報道記事では、事実の提示だけでなく、見出しや配列によって注目点が決まる。どの情報を先に置くかによって、読み手の理解の順序が変わる。

8.3 政治演説

政治演説では、聴衆への呼びかけ、価値の強調、将来像の提示が重要である。反復や対比を用いて印象を強めることが多く、内容だけでなく言い方も重視される。

8.4 広告

広告は、短い表現で注意を引き、購買や関心を促す談話である。語呂のよさ、感情への訴え、象徴的なイメージが組み合わされ、限られた空間で効果を狙う。

9 関連分野

談話は単独の領域ではなく、周辺分野と密接に結びつく。意味、使用、認知、表現技法の研究と重なりながら発展してきた。

9.1 談話と語用論

語用論は、文の意味が場面でどのように解釈されるかを扱う。
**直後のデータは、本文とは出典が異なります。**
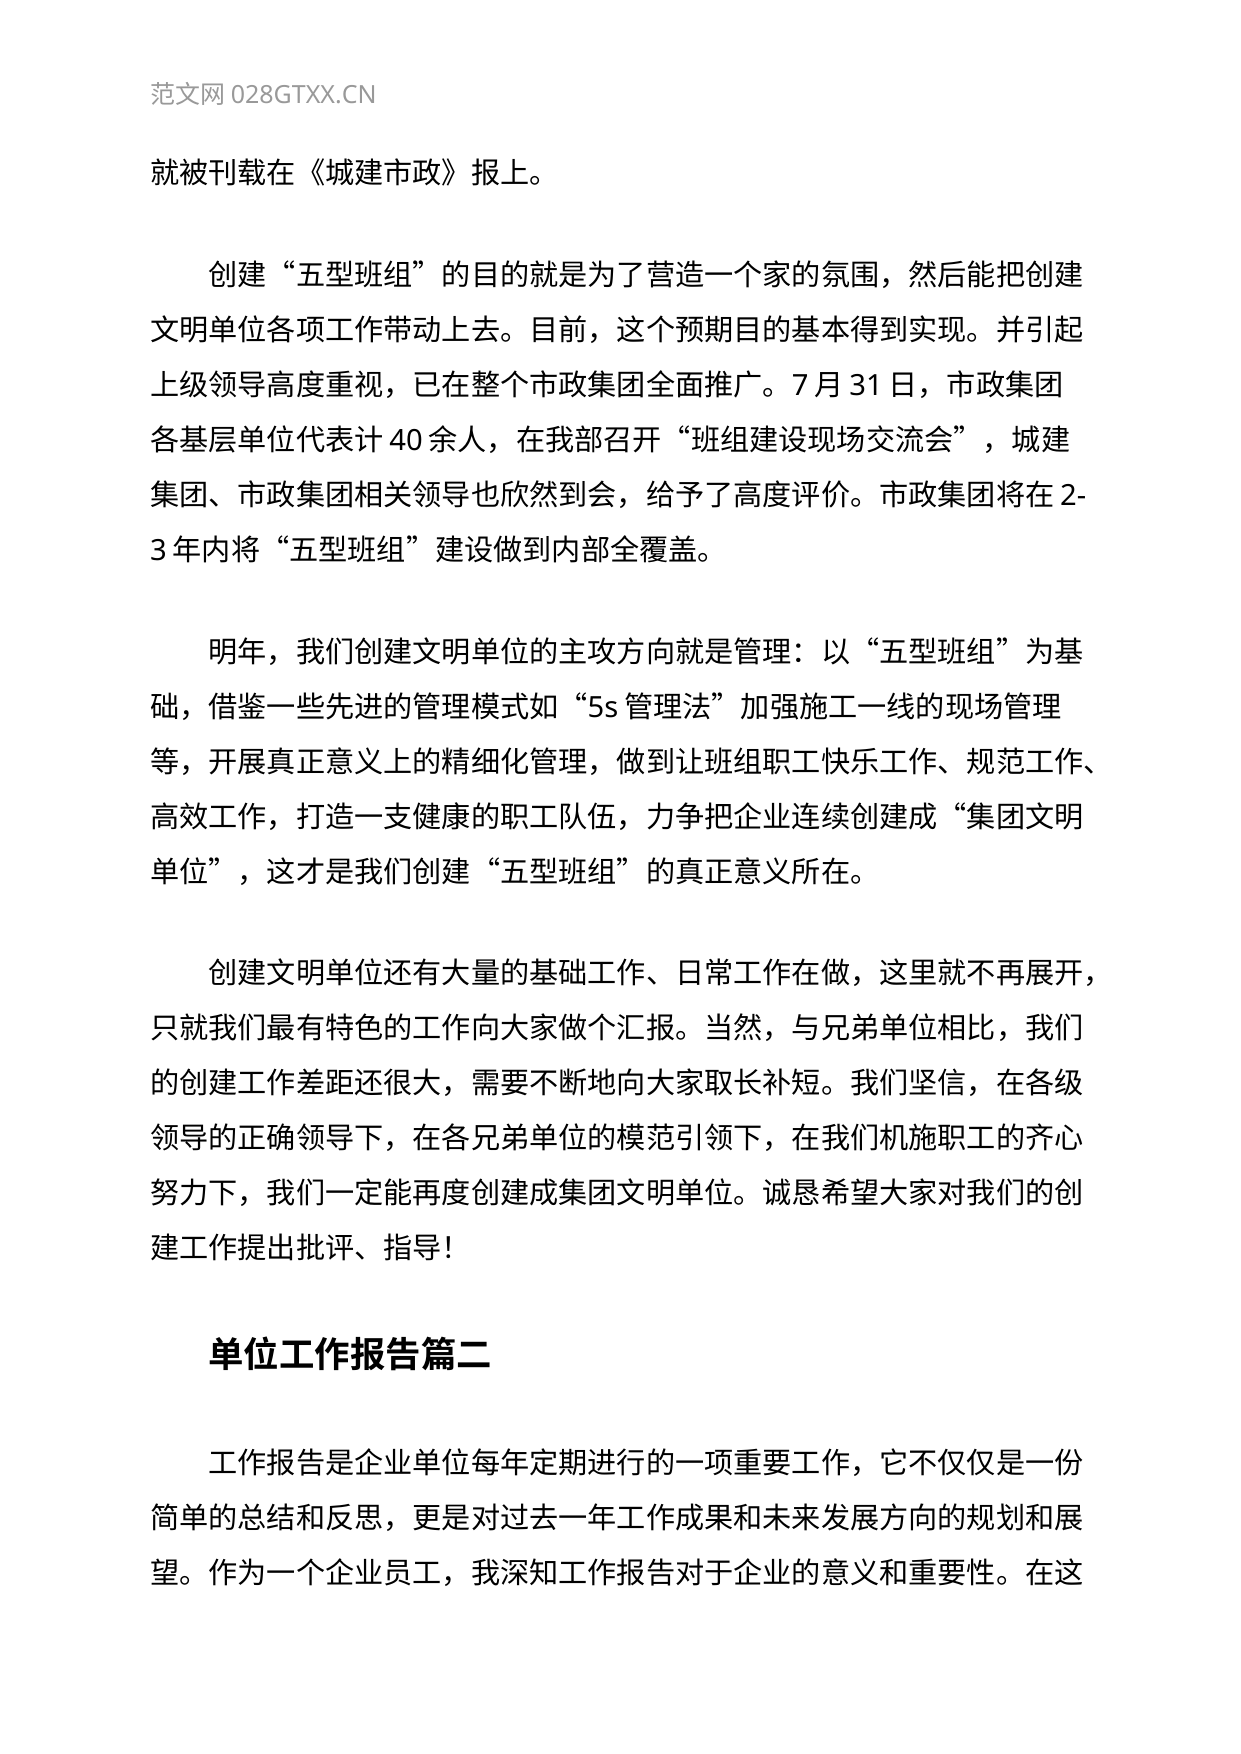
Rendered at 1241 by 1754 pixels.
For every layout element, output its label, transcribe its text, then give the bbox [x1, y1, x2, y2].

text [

談話研究と共通する部分が多く、含意、依頼、婉曲表現などの理解に役立つ。

9.2 談話と社会言語学

社会言語学は、言語と社会的属性の関係を調べる。談話研究では、方言、敬語、世代差、場面差などが相互作用と結びついて考察される。

9.3 談話と認知科学

認知科学では、理解、記憶、注意、推論が談話処理とどう関わるかが問題となる。読み手や聞き手が情報を統合する過程を説明する枠組みを提供する。

9.4 談話と修辞学

修辞学は、聞き手に伝えるための表現技法を研究する。談話研究と重なる領域として、構成、説得、比喩、強調などがあり、文章や演説の分析に用いられる。